» EXTRACTED ENTRIES
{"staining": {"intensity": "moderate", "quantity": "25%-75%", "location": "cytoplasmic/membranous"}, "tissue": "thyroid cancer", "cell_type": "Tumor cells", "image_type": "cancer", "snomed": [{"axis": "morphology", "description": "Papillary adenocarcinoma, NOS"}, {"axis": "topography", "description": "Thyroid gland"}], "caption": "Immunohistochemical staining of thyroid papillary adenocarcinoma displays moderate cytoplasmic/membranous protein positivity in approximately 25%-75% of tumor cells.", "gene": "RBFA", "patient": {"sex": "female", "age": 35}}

==

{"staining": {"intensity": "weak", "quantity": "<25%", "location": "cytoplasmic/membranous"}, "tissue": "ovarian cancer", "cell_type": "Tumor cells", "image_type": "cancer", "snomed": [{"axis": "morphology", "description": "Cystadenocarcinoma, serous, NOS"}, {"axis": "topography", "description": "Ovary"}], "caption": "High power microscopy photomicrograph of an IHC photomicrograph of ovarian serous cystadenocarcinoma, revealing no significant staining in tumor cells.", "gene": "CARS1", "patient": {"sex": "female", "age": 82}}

--

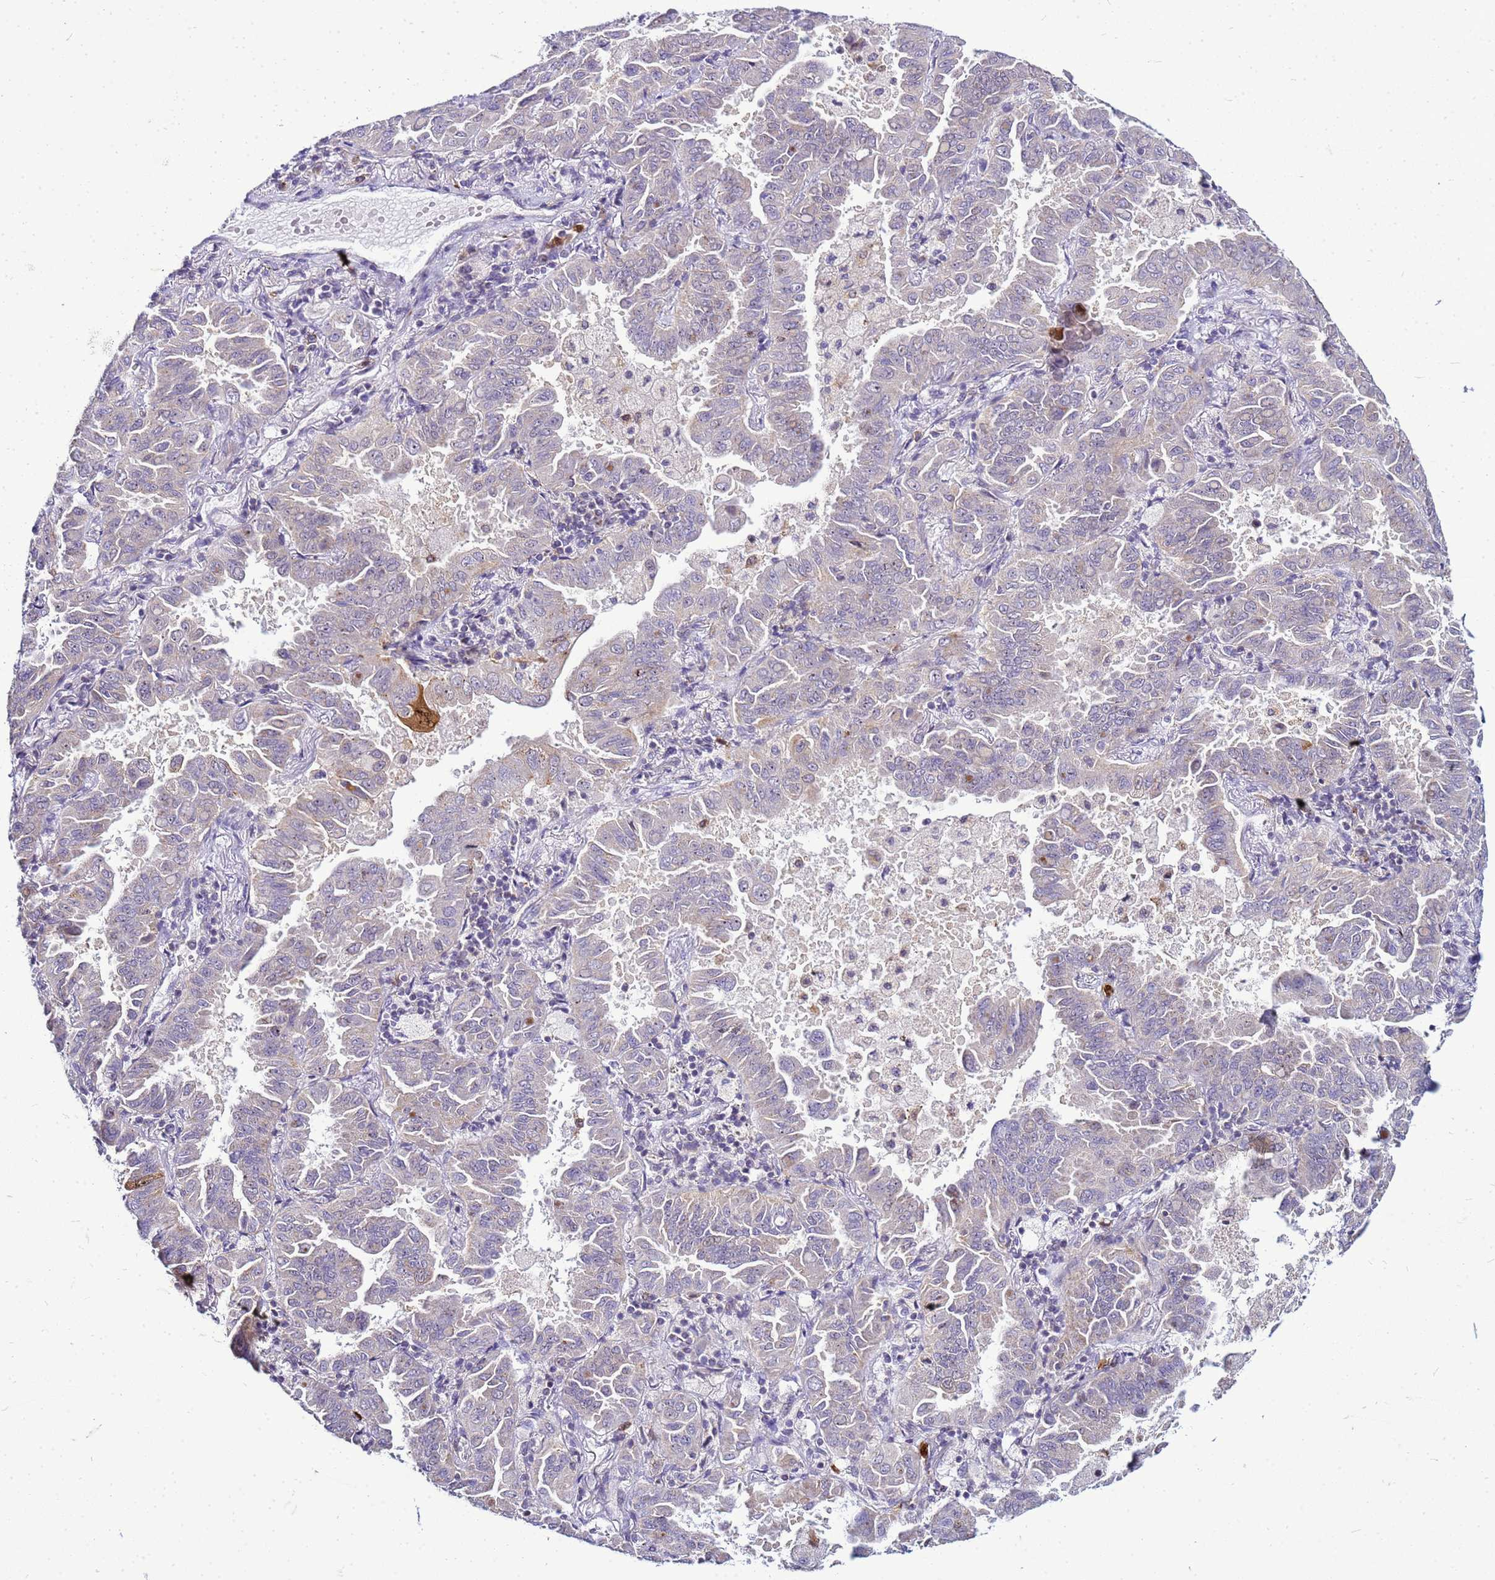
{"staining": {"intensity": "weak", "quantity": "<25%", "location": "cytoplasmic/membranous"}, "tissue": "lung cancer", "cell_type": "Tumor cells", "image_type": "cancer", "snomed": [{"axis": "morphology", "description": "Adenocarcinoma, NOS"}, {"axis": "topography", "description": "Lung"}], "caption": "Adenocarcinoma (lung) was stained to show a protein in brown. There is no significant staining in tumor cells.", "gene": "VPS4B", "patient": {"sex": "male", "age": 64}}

» EXERCISE DESCRIPTION
Where a line in the listing above includes the string "protein", copy that line.

» RESULT FOR THIS TASK
{"staining": {"intensity": "moderate", "quantity": "25%-75%", "location": "cytoplasmic/membranous"}, "tissue": "thyroid cancer", "cell_type": "Tumor cells", "image_type": "cancer", "snomed": [{"axis": "morphology", "description": "Papillary adenocarcinoma, NOS"}, {"axis": "topography", "description": "Thyroid gland"}], "caption": "Immunohistochemical staining of thyroid papillary adenocarcinoma displays moderate cytoplasmic/membranous protein positivity in approximately 25%-75% of tumor cells.", "gene": "RBFA", "patient": {"sex": "female", "age": 35}}
{"staining": {"intensity": "weak", "quantity": "<25%", "location": "cytoplasmic/membranous"}, "tissue": "lung cancer", "cell_type": "Tumor cells", "image_type": "cancer", "snomed": [{"axis": "morphology", "description": "Adenocarcinoma, NOS"}, {"axis": "topography", "description": "Lung"}], "caption": "Adenocarcinoma (lung) was stained to show a protein in brown. There is no significant staining in tumor cells.", "gene": "VPS4B", "patient": {"sex": "male", "age": 64}}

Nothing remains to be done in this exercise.